Using the entries that follow, write out the line containing "a los ingresos.", the line containing "desarrollo, mantenimiento, producción…", and every line between them, exactly and nothing else.

Extracted records below:

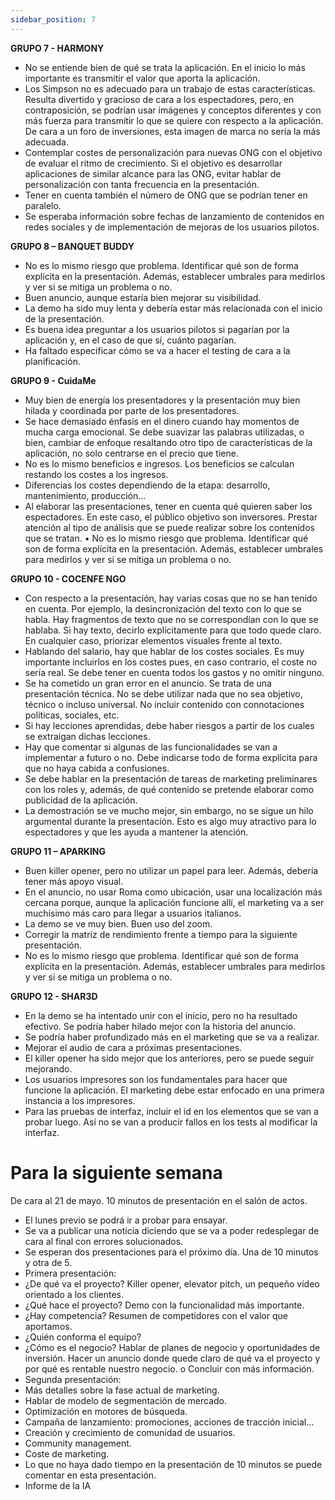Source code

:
 ```yaml
---
sidebar_position: 7
---
```


**GRUPO 7 - HARMONY**
+ No se entiende bien de qué se trata la aplicación. En el inicio lo más importante es transmitir el valor que aporta la aplicación.
+ Los Simpson no es adecuado para un trabajo de estas características. Resulta divertido y gracioso de cara a los espectadores, pero, en contraposición, se podrían usar imágenes y conceptos diferentes y con más fuerza para transmitir lo que se quiere con respecto a la aplicación. De cara a un foro de inversiones, esta imagen de marca no sería la más adecuada.
+ Contemplar costes de personalización para nuevas ONG con el objetivo de evaluar el ritmo de crecimiento. Si el objetivo es desarrollar aplicaciones de similar alcance para las ONG, evitar hablar de personalización con tanta frecuencia en la presentación.
+ Tener en cuenta también el número de ONG que se podrían tener en paralelo.
+ Se esperaba información sobre fechas de lanzamiento de contenidos en redes sociales y de implementación de mejoras de los usuarios pilotos.

**GRUPO 8 – BANQUET BUDDY**
+ No es lo mismo riesgo que problema. Identificar qué son de forma explícita en la presentación. Además, establecer umbrales para medirlos y ver si se mitiga un problema o no.
+ Buen anuncio, aunque estaría bien mejorar su visibilidad.
+ La demo ha sido muy lenta y debería estar más relacionada con el inicio de la presentación.
+ Es buena idea preguntar a los usuarios pilotos si pagarían por la aplicación y, en el caso de que sí, cuánto pagarían.
+ Ha faltado especificar cómo se va a hacer el testing de cara a la planificación.

**GRUPO 9 - CuidaMe**
+ Muy bien de energía los presentadores y la presentación muy bien hilada y coordinada por parte de los presentadores.
+ Se hace demasiado énfasis en el dinero cuando hay momentos de mucha carga emocional. Se debe suavizar las palabras utilizadas, o bien, cambiar de enfoque resaltando otro tipo de características de la aplicación, no solo centrarse en el precio que tiene.
+ No es lo mismo beneficios e ingresos. Los beneficios se calculan restando los costes a los ingresos.
+ Diferencias los costes dependiendo de la etapa: desarrollo, mantenimiento, producción…
+ Al elaborar las presentaciones, tener en cuenta qué quieren saber los espectadores. En este caso, el público objetivo son inversores. Prestar atención al tipo de análisis que se puede realizar sobre los contenidos que
se tratan.
• No es lo mismo riesgo que problema. Identificar qué son de forma explícita
en la presentación. Además, establecer umbrales para medirlos y ver si se
mitiga un problema o no.

**GRUPO 10 - COCENFE NGO**
+ Con respecto a la presentación, hay varias cosas que no se han tenido en cuenta. Por ejemplo, la desincronización del texto con lo que se habla. Hay fragmentos de texto que no se correspondían con lo que se hablaba. Si hay texto, decirlo explícitamente para que todo quede claro. En cualquier caso, priorizar elementos visuales frente al texto.
+ Hablando del salario, hay que hablar de los costes sociales. Es muy importante incluirlos en los costes pues, en caso contrario, el coste no sería real. Se debe tener en cuenta todos los gastos y no omitir ninguno.
+ Se ha cometido un gran error en el anuncio. Se trata de una presentación técnica. No se debe utilizar nada que no sea objetivo, técnico o incluso universal. No incluir contenido con connotaciones políticas, sociales, etc.
+ Si hay lecciones aprendidas, debe haber riesgos a partir de los cuales se extraigan dichas lecciones.
+ Hay que comentar si algunas de las funcionalidades se van a implementar a futuro o no. Debe indicarse todo de forma explícita para que no haya cabida a confusiones.
+ Se debe hablar en la presentación de tareas de marketing preliminares con los roles y, además, de qué contenido se pretende elaborar como publicidad de la aplicación.
+ La demostración se ve mucho mejor, sin embargo, no se sigue un hilo argumental durante la presentación. Esto es algo muy atractivo para lo espectadores y que les ayuda a mantener la atención.


**GRUPO 11 – APARKING**
+ Buen killer opener, pero no utilizar un papel para leer. Además, debería tener más apoyo visual.
+ En el anuncio, no usar Roma como ubicación, usar una localización más cercana porque, aunque la aplicación funcione allí, el marketing va a ser muchísimo más caro para llegar a usuarios italianos.
+ La demo se ve muy bien. Buen uso del zoom.
+ Corregir la matriz de rendimiento frente a tiempo para la siguiente presentación.
+ No es lo mismo riesgo que problema. Identificar qué son de forma explícita en la presentación. Además, establecer umbrales para medirlos y ver si se mitiga un problema o no.


**GRUPO 12 - SHAR3D**
+ En la demo se ha intentado unir con el inicio, pero no ha resultado efectivo. Se podría haber hilado mejor con la historia del anuncio.
+ Se podría haber profundizado más en el marketing que se va a realizar.
+ Mejorar el audio de cara a próximas presentaciones.
+ El killer opener ha sido mejor que los anteriores, pero se puede seguir mejorando.
+ Los usuarios impresores son los fundamentales para hacer que funcione la aplicación. El marketing debe estar enfocado en una primera instancia a los impresores.
+ Para las pruebas de interfaz, incluir el id en los elementos que se van a probar luego. Así no se van a producir fallos en los tests al modificar la interfaz.

# Para la siguiente semana
De cara al 21 de mayo. 10 minutos de presentación en el salón de actos.
+ El lunes previo se podrá ir a probar para ensayar.
+ Se va a publicar una noticia diciendo que se va a poder redesplegar de cara al final con errores solucionados.
+ Se esperan dos presentaciones para el próximo día. Una de 10 minutos y otra de 5.
+ Primera presentación:
+ ¿De qué va el proyecto? Killer opener, elevator pitch, un pequeño vídeo orientado a los clientes.
+ ¿Qué hace el proyecto? Demo con la funcionalidad más importante.
+ ¿Hay competencia? Resumen de competidores con el valor que aportamos.
+ ¿Quién conforma el equipo?
+ ¿Cómo es el negocio? Hablar de planes de negocio y oportunidades de inversión. Hacer un anuncio donde quede claro de qué va el proyecto y por qué es rentable nuestro negocio. o Concluir con más información.
+ Segunda presentación:
+ Más detalles sobre la fase actual de marketing.
+ Hablar de modelo de segmentación de mercado.
+ Optimización en motores de búsqueda.
+ Campaña de lanzamiento: promociones, acciones de tracción inicial…
+ Creación y crecimiento de comunidad de usuarios.
+ Community management.
+ Coste de marketing.
+ Lo que no haya dado tiempo en la presentación de 10 minutos se puede comentar en esta presentación.
+ Informe de la IA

End of Extracted records.

**Exercise response:**
+ No es lo mismo beneficios e ingresos. Los beneficios se calculan restando los costes a los ingresos.
+ Diferencias los costes dependiendo de la etapa: desarrollo, mantenimiento, producción…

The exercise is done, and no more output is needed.